Pre-trial settlement discussions
The agreement contained a dispute resolution clause as well as a choice of law and jurisdiction clause.
The dispute resolution clause required the parties to first attempt to resolve all disputes amicably, including a referral to the highest-level decision-makers within the companies. If these efforts failed, the agreement provided for the possibility of a party requesting mediation which the other party was obliged to seriously consider, without being obliged to accept it. Only then, if all these efforts failed, could a party commence arbitration proceedings in Paris as the exclusive means of resolving disputes.
Vengari attempted to resolve the dispute amicably in accordance with the dispute resolution clause, but it was quickly clear that the parties’ positions were so divergent that no satisfactory solution was within reach. Vengari’s CFO requested the company’s general counsel to set a budget for the litigation, as he was concerned about investing any more money in what had become a lossmaking venture. Based on an initial estimate, the general counsel came up with a budget of EUR 1.2m consisting of the costs of arbitration, lawyer fees and expenses, expert fees, translation costs, and other expenses. In addition, he informed the CFO that a loss in the case could result in an order to pay the adverse party’s legal costs up to a total of EUR 0.9m. The cost of litigation could therefore, in the worst-case scenario, amount to EUR 2.1m for Vengari.
The litigation funding agreement
Vengari sought a solution to reduce the costs and uncertainty associated with the litigation and determined that recourse to an external funder seemed to be the best solution. It entered into a litigation funding agreement which provided for (i) the funder paying all costs associated with the arbitration, without limitation; (ii) the funder paying the adverse party’s costs if Vengari were to lose the case; (iii) the company paying the funder a 30% share of the proceeds of the litigation. In addition, it was agreed that the funder would coordinate the conduct of the litigation while providing regular updates to Vengari and seeking Vengari’s instructions for every important decision to be taken in the litigation.
Vengari wished to retain the services of its main external law firm, which the funder agreed to, subject to agreement on an economic arrangement for the litigation. The funder used its in-house damage calculation expertise developed over years of involvement in large investment recovery actions to demonstrate the losses suffered by Vengari and the causal link with Gonier’s behaviour in breach of the joint venture agreement. The funder also involved a renowned economic expert to act as expert witness in the case. Each appointment of an external service provider was always approved by Vengari. Vengari’s lawyers were satisfied that the funder acted in a coordinating and supporting role, so the lawyers could focus entirely on developing legal arguments, drafting court briefs and representing Vengari at the oral hearings.

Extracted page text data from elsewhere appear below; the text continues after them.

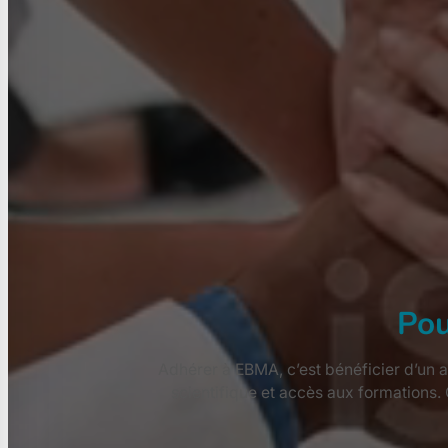
Pou
Adhérer à EBMA, c’est bénéficier d’un a
scientifique et accès aux formations.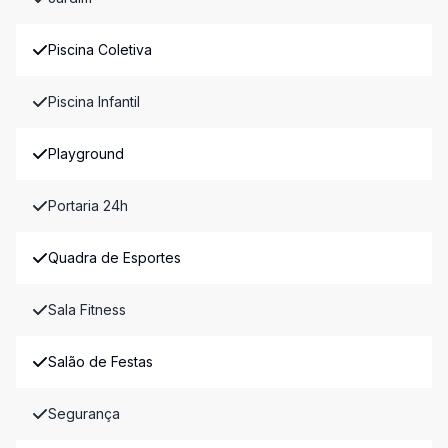
Piscina Coletiva
Piscina Infantil
Playground
Portaria 24h
Quadra de Esportes
Sala Fitness
Salão de Festas
Segurança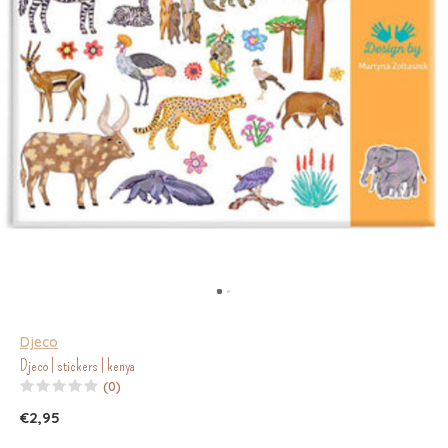
Djeco
Djeco | stickers | kenya
(0)
€2,95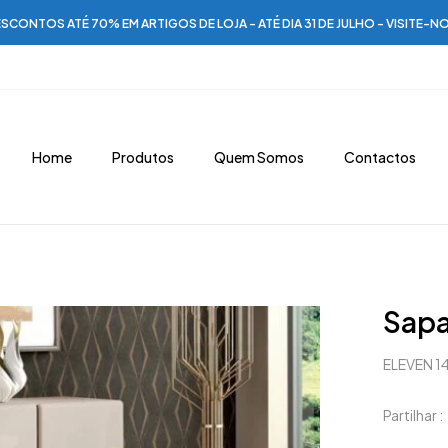
SCONTOS ATÉ 70% EM ARTIGOS DE LOJA - ATÉ DIA 31 DE JULHO - VISITE-N
Home
Produtos
Quem Somos
Contactos
Sapa
ELEVEN 1
Partilhar :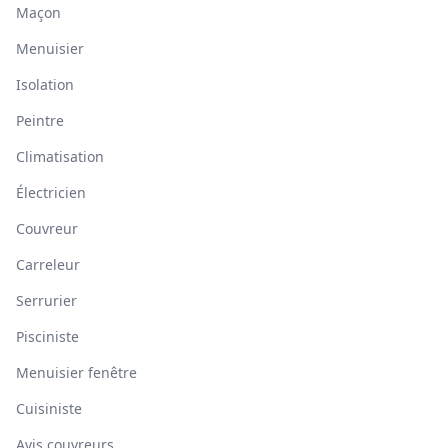
Maçon
Menuisier
Isolation
Peintre
Climatisation
Électricien
Couvreur
Carreleur
Serrurier
Pisciniste
Menuisier fenêtre
Cuisiniste
Avis couvreurs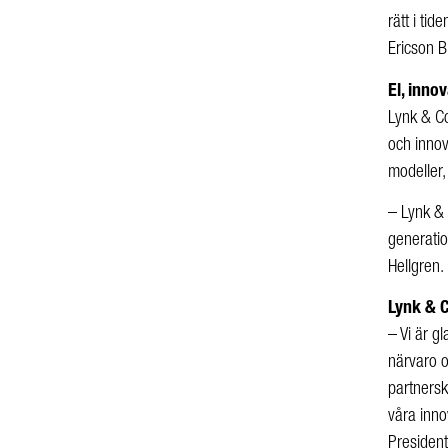
rätt i tid
Ericson Bi
El, inno
Ly
nk & C
och innov
modeller, 
– Lynk & 
generatio
Hellgren.
Lynk & C
– Vi är g
närvaro o
partnersk
våra inno
President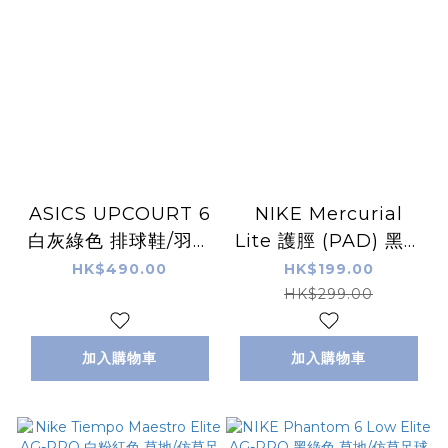
ASICS UPCOURT 6
NIKE Mercurial
白灰綠色 排球鞋/羽毛
Lite 護脛 (PAD) 黑紅
球鞋/手球鞋
色
HK$490.00
HK$199.00
HK$299.00
加入購物車
加入購物車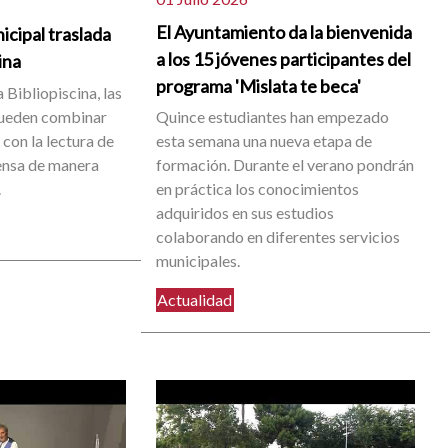
El Ayuntamiento da la bienvenida
icipal traslada
a los 15 jóvenes participantes del
cina
programa 'Mislata te beca'
 Bibliopiscina, las
pueden combinar
Quince estudiantes han empezado
con la lectura de
esta semana una nueva etapa de
rensa de manera
formación. Durante el verano pondrán
.
en práctica los conocimientos
adquiridos en sus estudios
colaborando en diferentes servicios
municipales.
Actualidad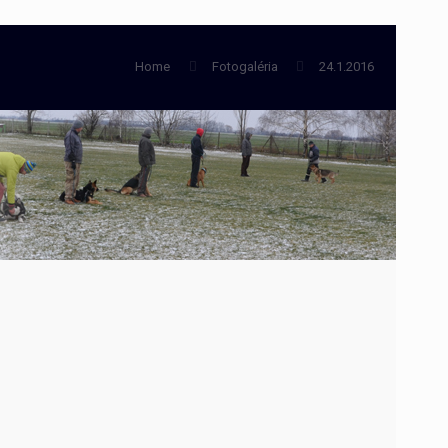
Home
Fotogaléria
24.1.2016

Arbitration and settlement
After the arbitration panel was installed and the parties had exchanged several rounds of briefs, the parties started settlement discussions. On Vengari’s side, the company’s general counsel, the lawyers and the funder played an active role in the settlement discussions. The discussions lasted almost a year but eventually led to an agreement according to which Gonier agreed to pay EUR 9m as a settlement, in addition to 60% of the fees Vengari owed to its funder (i.e. EUR 1.6m of a total EUR 2.7m). Therefore, Vengari’s net recovery was EUR 7.9m. In total it took close to 3 years to resolve the dispute.
The funding agreement did not only remove the financial uncertainty and entire downside associated with the litigation for Vengari, it also reduced its impact on daily operations as the funder played an active role in case management and coordination.